Ainsi, notre espoir de revivre notre bonheur cinéphile a été gâché par cette vision sombre et macabre que nous offre ce nouveau cinéma méditerranéen de l’après Covid 19. Et au lieu de nourrir notre espoir dans une vie meilleure, on accentue notre désespoir et on assombrit notre mémoire. La Méditerranée, habituellement mer de limpidité et de beauté, devient subitement trouble et sombre !

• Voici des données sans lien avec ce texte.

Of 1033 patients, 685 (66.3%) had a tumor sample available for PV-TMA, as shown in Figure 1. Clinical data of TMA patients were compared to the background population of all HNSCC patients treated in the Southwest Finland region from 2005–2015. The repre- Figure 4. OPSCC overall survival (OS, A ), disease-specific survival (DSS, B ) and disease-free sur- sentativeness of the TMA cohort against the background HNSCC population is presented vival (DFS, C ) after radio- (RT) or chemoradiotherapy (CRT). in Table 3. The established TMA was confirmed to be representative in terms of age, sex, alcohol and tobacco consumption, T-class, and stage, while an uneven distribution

COMBATTRE LA VIOLENCE OU LA NOURRIR
Nous sommes ainsi bien à l’antipode de l’appel d’Edgar Morin, « Nourrissons nos anticorps sociaux et culturels : amitié, solidarité, fraternité, communion, amour, chefs d’oeuvre de poésie, littérature, musique, peinture, cinéma » ; et le cinéma, le mode d’expression artistique populaire le plus performant en terme d’impact positif sur l’évolution des mentalités, change du coup de cap pour tendre vers le négatif. D’habitude, même les films les plus critiques transmettent des expressions d’émotions humaines positives. Mais là, on se retrouve face à une expression émotionnelle totalement négativiste, élevant la déprime et la frustration à un summum jamais atteint. Le monde devient, et sans appel, totalement invivable !

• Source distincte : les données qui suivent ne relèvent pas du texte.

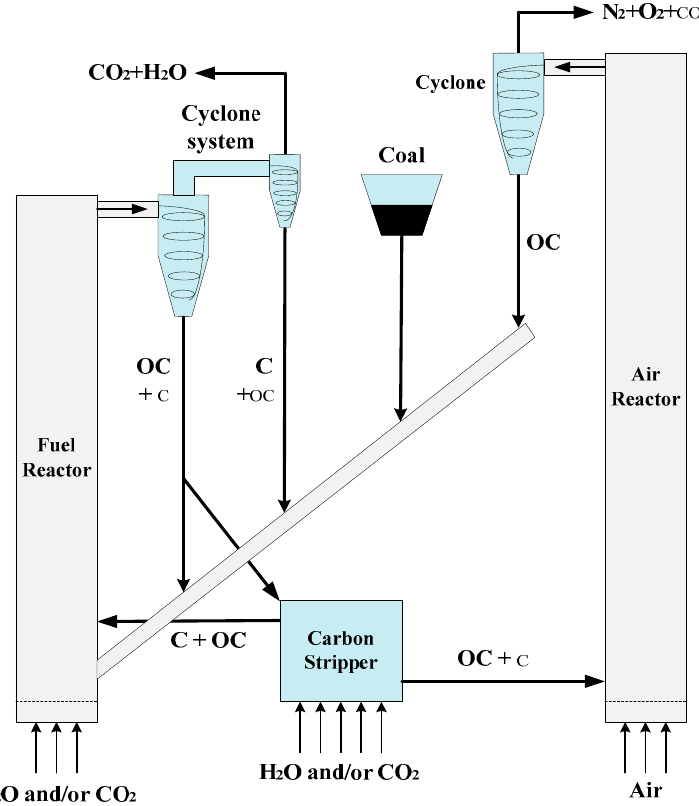
Figure 1. Schematic diagram of in-situ Gasification Chemical Looping Combustion system. Reprinted with permission from references [16,17]. Copyright 2013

A ce rythme, nos adolescents et jeunes vont très vite avoir besoin de thérapies psychiques. Déja, le long confinement subi, avec toutes les restrictions qu’il a imposées, ont laissé des traces indélébiles dans nos esprits. En plus, les écrans des télévisions sont envahies par des images interminables de violences et de guerres, accompagnées et attisées, jour et nuit, par des discours de haine et d’intolérance incroyablement inhumains. Alors, si on y ajoute une invasion d’images véhiculées par des films totalement sombres et noirs, comment finirons-nous ?!
Nous sommes vraiment face à un dilemme de taille : devons-nous combattre la violence et la haine ou les nourrir ? Toute la question est là.
NOURRIR L’ESPOIR OU ACCENTUER LE DESESPOIR
Même pour Scorsese, dans les films duquel la violence est bien présente, il ne s’agit pas de montrer la violence, affirme-il, mais « la menace de la violence ». Il s’agit donc, esthétiquement, de dénoncer et faire détester la violence et la haine, non d’en faire l’apologie. Car cela risque d’avoir des conséquences psychologiques et psychiques néfastes, surtout dans les milieux des adolescents et des jeunes.
Je pense qu’il faut éviter de faire chavirer la Méditerranée de sa lumière éblouissante et le bleu clair de sa mer vers cette noirceur asphyxiante. Cette nouvelle tendance vers une esthétique totalement sombre et noire, sans lumière ou presque, laissant à peine voir les contours des visages des personnages et les fonds des décors, est hallucinante. C’est une esthétique annonciatrice d’un sort tragique de l’Humanité. Notre cinéma doit-il alors nourrir l’espoir ou accentuer le désespoir ?
Cela me rappelle la chanson de Johnny Hallyday “Noir c’est noir, il n’y a plus d’espoir“. Sauf que Johnny, lui, ne parlait que du noir qui risque de broyer l’Amour. Ce cinéma-là s’attaque, lui, aux fondements même de la vie, ce qui en fait l’essence. Aussi, les responsables de la programmation des festivals de cinéma assument une responsabilité de plus en plus lourde face à la recrudescence de cette nouvelle tendance d’un cinéma sombre, noir et macabre.